It is important to know that President Eisgruber, who under the university’s rules enjoys the same free speech rights that Katz and everyone else at Princeton possesses, holds fast to his judgment that Katz was wrong and irresponsible to use the rhetoric (“terrorist organization” that “made life miserable for . . . many”) he had used. Katz continues to disagree with that judgment, citing the targeting and smearing of others, including other students, by members of the group, and contending that his own rhetoric, in context, plainly did not accuse anyone of violence.
What should these two academics do about their disagreement? What they should do is what the two of them are in fact doing. They should respect and honor each other’s right to speak his mind. They should state their positions and give their reasons.

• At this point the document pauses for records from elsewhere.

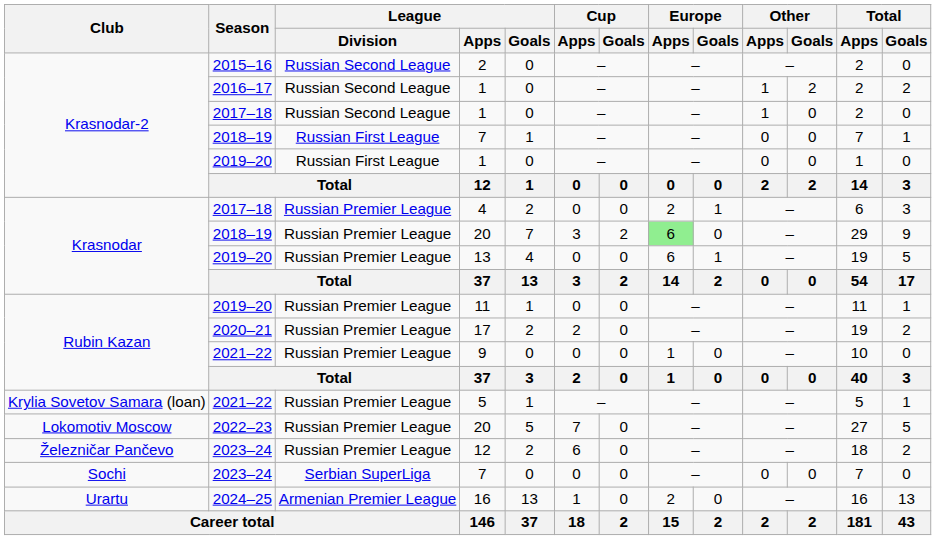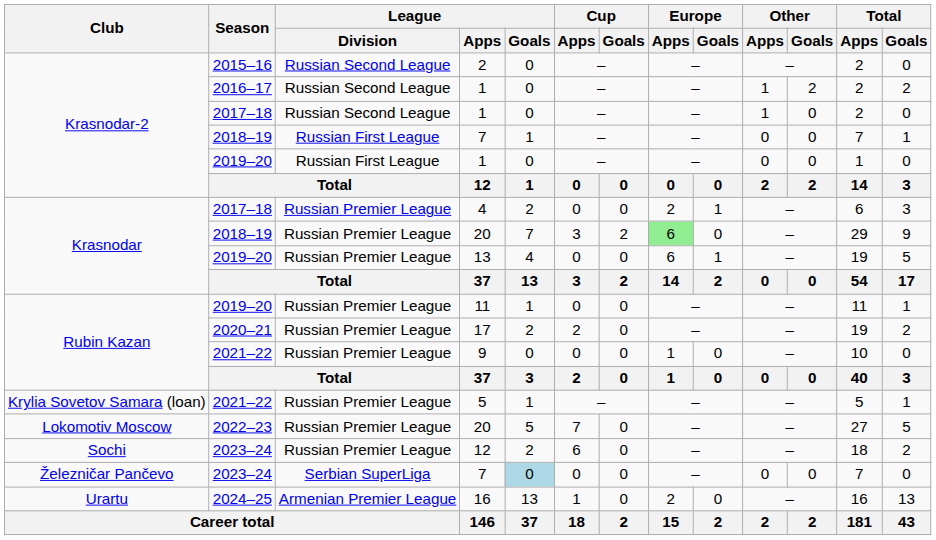2023–24 / 12 | Club: Železničar Pančevo -> Sochi
2023–24 / 7 | Club: Sochi -> Železničar Pančevo
2023–24 / 7 | League / Goals: no background -> lightblue background
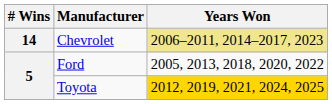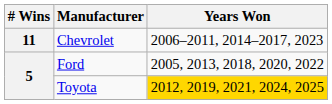Chevrolet | # Wins: 14 -> 11
Chevrolet | Years Won: khaki background -> no background
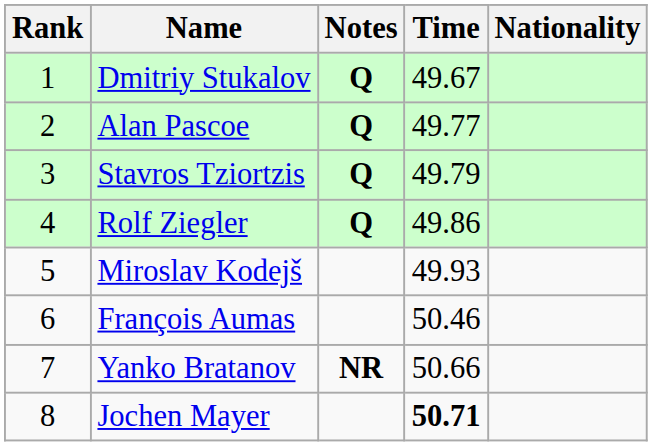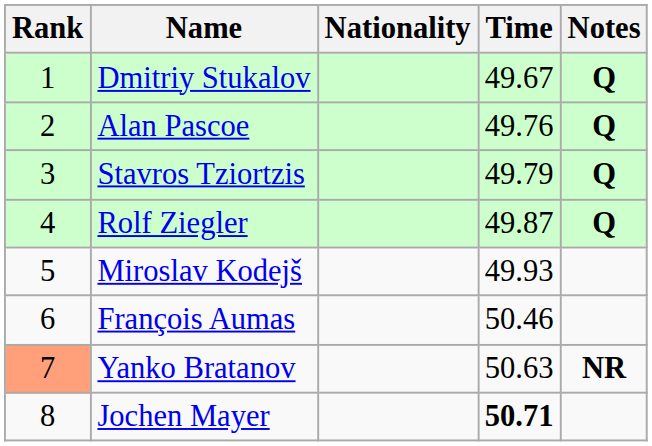columns swapped: Nationality <-> Notes
Alan Pascoe | Time: 49.77 -> 49.76
Rolf Ziegler | Time: 49.86 -> 49.87
Yanko Bratanov | Rank: no background -> lightsalmon background
Yanko Bratanov | Time: 50.66 -> 50.63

Each should engage the reasons and arguments presented by the other. They should lay the evidence supporting their positions before any and all who wish to follow the debate, and let those who are following it decide where the truth lies, who has the superior view.
So Princeton, by declining to investigate and punish speech that the university’s president himself regards as offensive and even irresponsible, passed the test. The university has honored—and thereby reaffirmed—its commitment to free speech and robust discussion. We will debate the issue dividing Professor Katz and President Eisgruber and let people decide for themselves what they think. Some will conclude that Katz’s rhetoric, though certainly strong, was justified; others will judge Eisgruber’s strong condemnation of Katz’s language warranted. Because we at Princeton are free to say what we believe, and cannot be punished for saying the “wrong” thing (or saying the “right” thing in the “wrong” way, or refusing to say things we don’t believe), the business of truth-seeking—in campus discussions, scholarship, and teaching—can go forward in the only way it can truly go forward: in freedom.